**TESTO DA LEGGERE**
* * * * * * *

Ancora più esplicite risultano,
nella sentenza, le parole che Giuseppe Ferrari, richiesto da Sebastiano
Zarcone, fratello del latitante, aveva rivolto a
Pietro Calabrese, chiedendogli un intervento sul giudice popolare Maria Rita
Ciamma per «avere un occhio di riguardo per questo avvocato, perché questo
avvocato non c’entra niente, è una persona perbene». E il Calabrese aveva
avvicinato la Ciappa,
parlandole dell’imputato che aveva indicato come Falcone, con una significativa sottolineatura «io non volevo neppure venire,
ma è un bel po’ che me lo hanno chiesto, e quindi fai quello che vuoi, ma io te
lo dovevo dire» «e te l’ho detto».

Senza indugiare sulle modalità
con cui da altri coimputati (non ricorrenti) furono contattati gli altri due
giudici popolari, mette conto sottolineare che giudici
di merito hanno escluso che nelle predette condotte possano ravvisarsi
iniziative estemporanee per interventi di raccomandazione di carattere
umanitario, evidenziando al contrario come esse costituivano atti esecutivi di
una vera e propria concertata strategia intimidatoria, che investi quattro
componenti popolari del collegio per influenzare e condizionare, ossia per
turbare, la regolare attività della la
Corte d’assise,

Correttamente i giudici hanno
individuato nel messaggio portato dal Di Napoli, su
richiesta del Di Gregorio, e dal Calabrese su richiesta di Ferrari, un
avvertimento inequivoco a “comportarsi bene” con riferimento a Zarcone.

* * * * * * *

**CONSEGNA 1**
Riassumi il brano in tre frasi.
**CONSEGNA 2**
Trascrivi dal brano il passo che comincia con "Correttamente i giudici" e finisce con "riferimento a Zarcone.".

* * * * * * *

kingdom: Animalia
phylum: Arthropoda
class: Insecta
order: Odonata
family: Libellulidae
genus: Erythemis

* * * * * * *

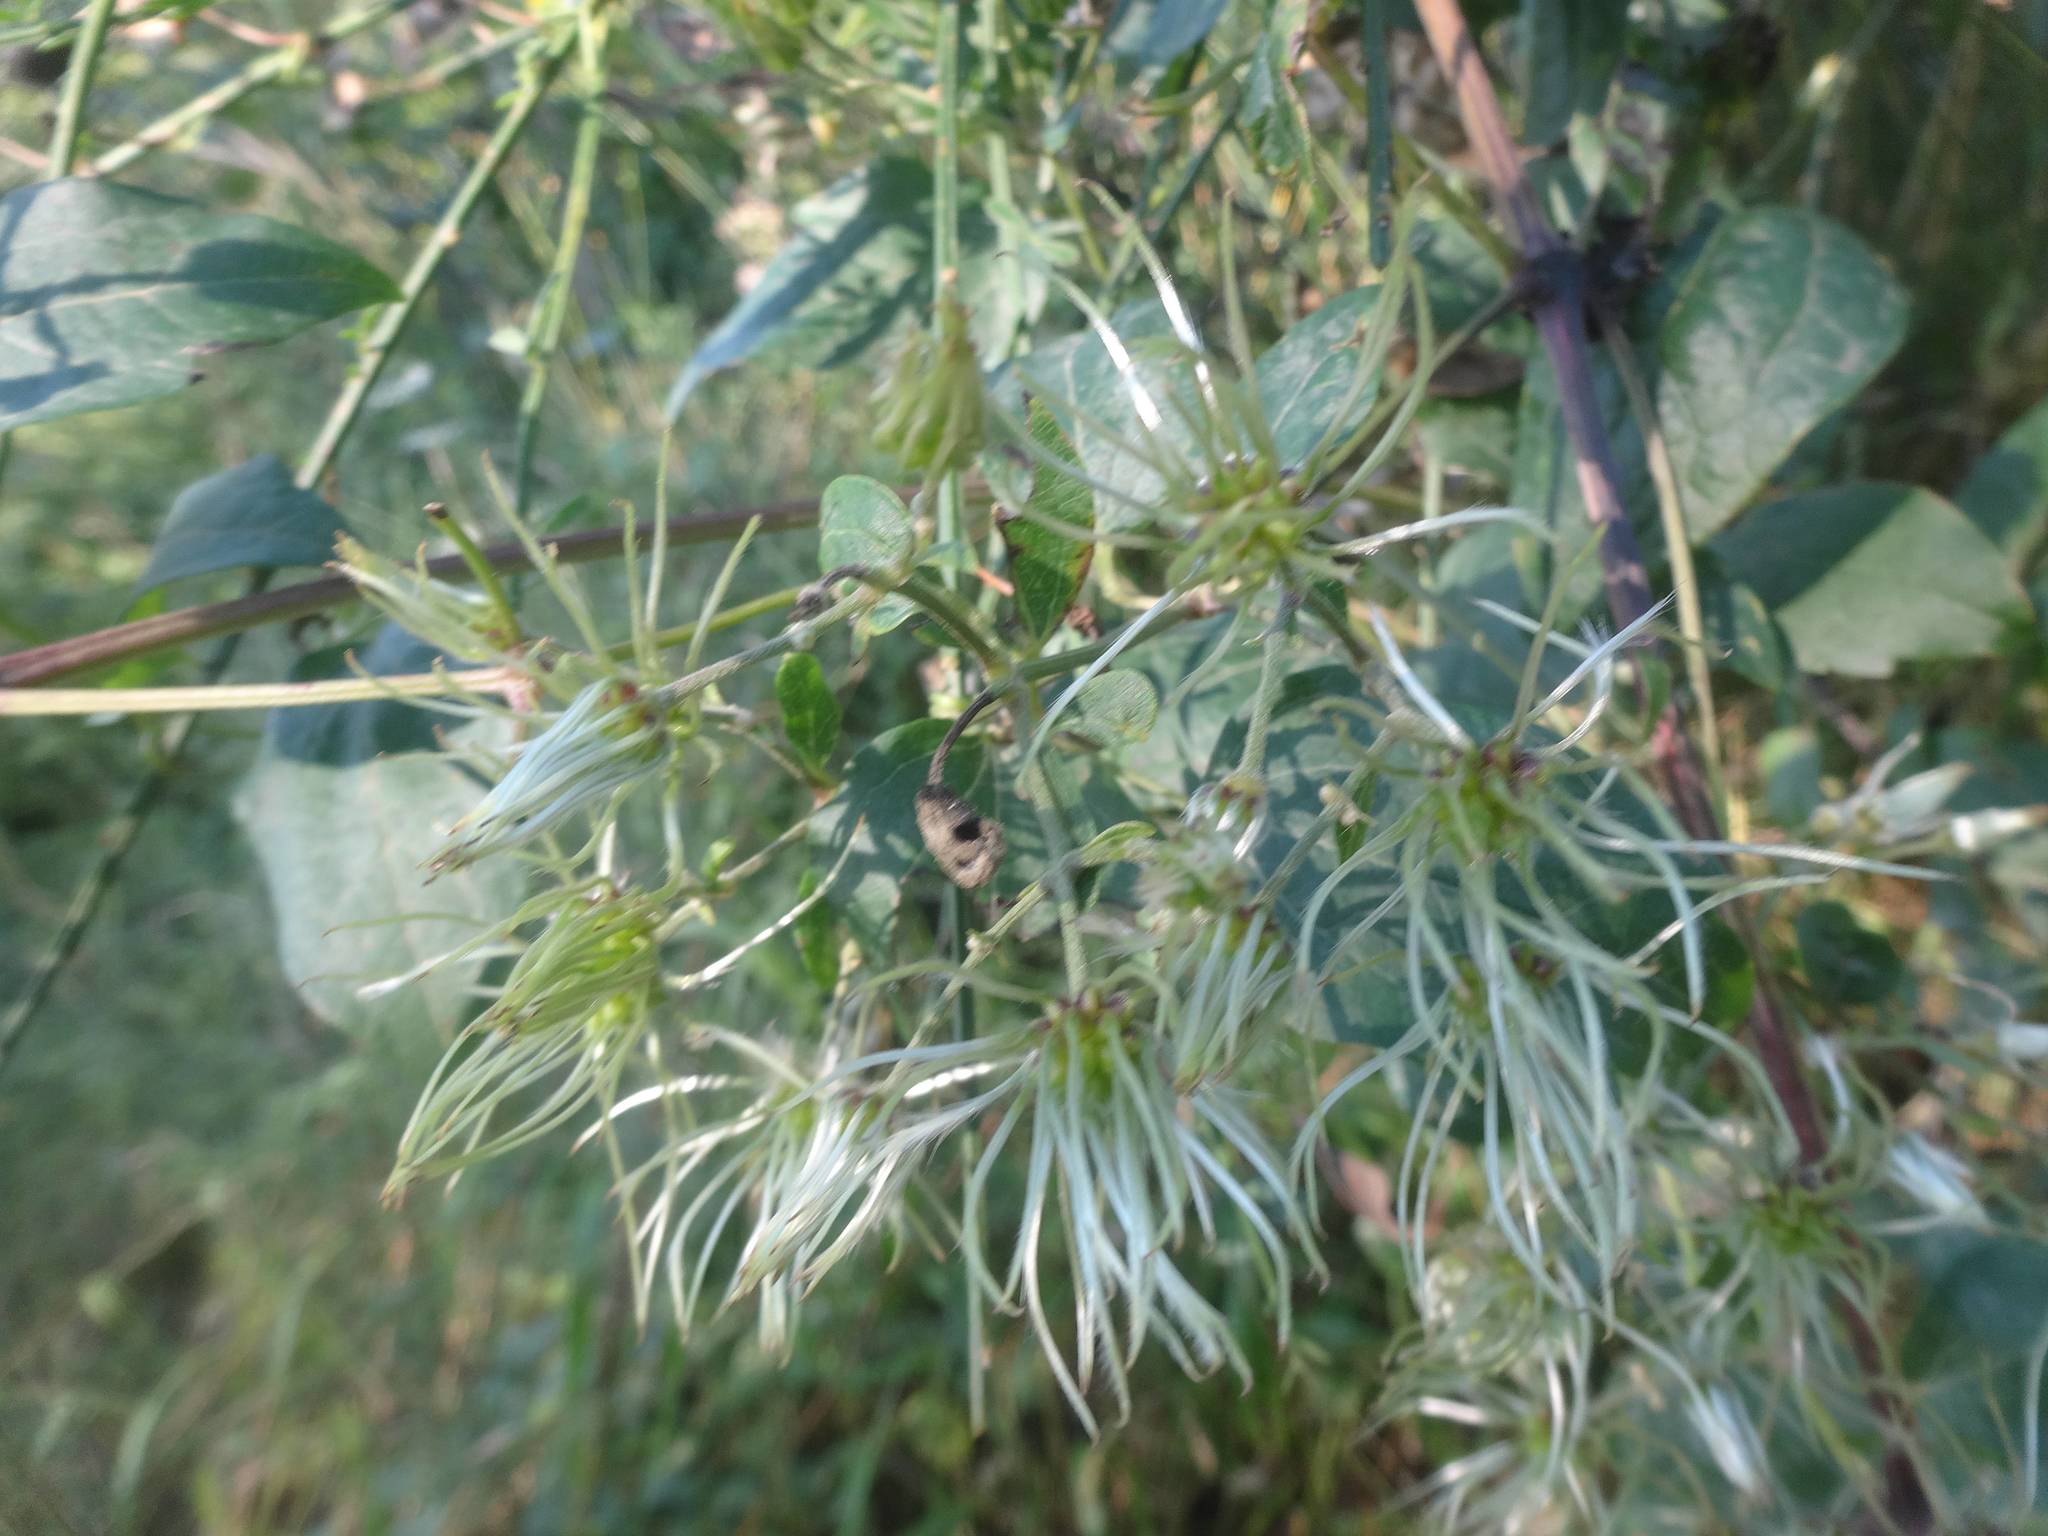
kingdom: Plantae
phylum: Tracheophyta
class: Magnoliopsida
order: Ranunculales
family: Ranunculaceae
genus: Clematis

* * * * * * *

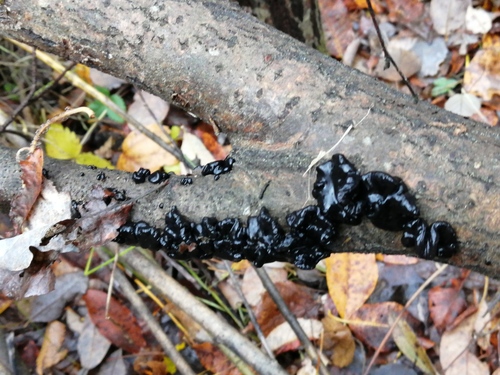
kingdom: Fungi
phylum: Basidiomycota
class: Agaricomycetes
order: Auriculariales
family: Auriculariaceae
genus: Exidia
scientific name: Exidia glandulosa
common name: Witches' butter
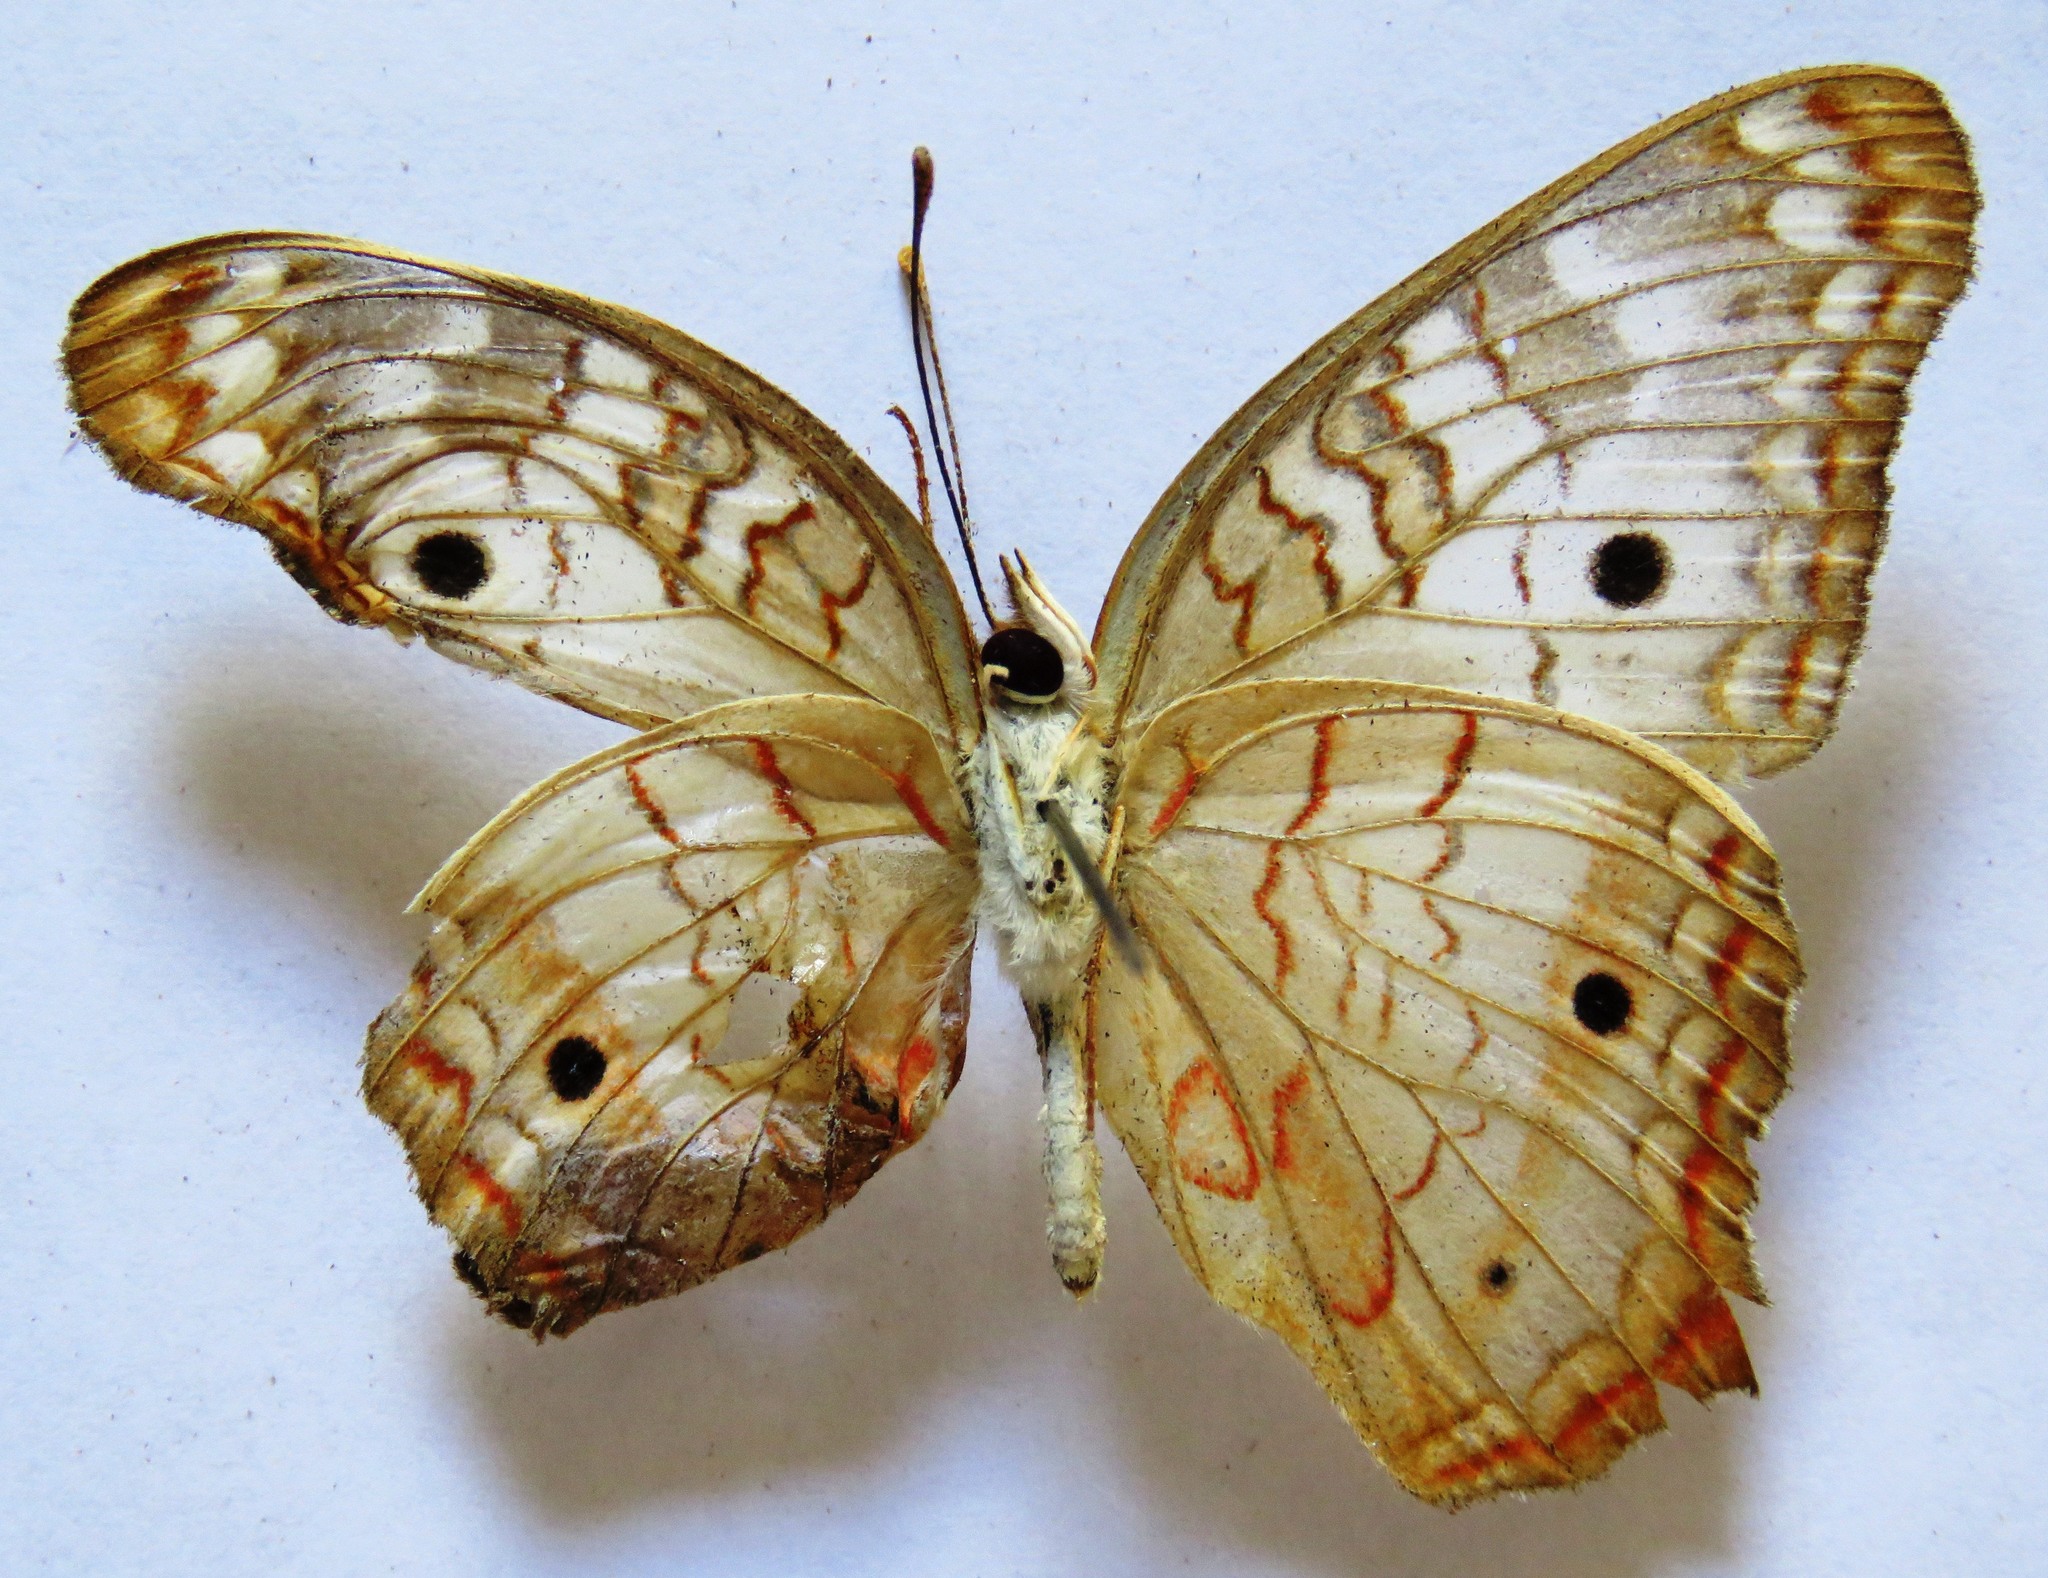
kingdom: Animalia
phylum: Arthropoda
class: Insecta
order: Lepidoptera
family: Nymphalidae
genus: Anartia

* * * * * * *

**RISPOSTA COMPLETA 1**
Secondo la sentenza, Giuseppe Ferrari, su richiesta di Sebastiano Zarcone, fratello del latitante, aveva chiesto a Pietro Calabrese di intervenire su un giudice popolare perché avesse un occhio di riguardo per un avvocato, e Calabrese aveva poi avvicinato la donna. I giudici di merito hanno escluso che si trattasse di raccomandazioni umanitarie improvvisate e hanno visto in quelle condotte gli atti di una strategia intimidatoria concertata, rivolta a quattro componenti popolari del collegio per turbare la regolare attività della Corte d'assise. Nei messaggi portati da Di Napoli e da Calabrese i giudici hanno correttamente riconosciuto un avvertimento inequivoco a "comportarsi bene" riguardo a Zarcone.

**RISPOSTA COMPLETA 2**
Correttamente i giudici hanno
individuato nel messaggio portato dal Di Napoli, su
richiesta del Di Gregorio, e dal Calabrese su richiesta di Ferrari, un
avvertimento inequivoco a “comportarsi bene” con riferimento a Zarcone.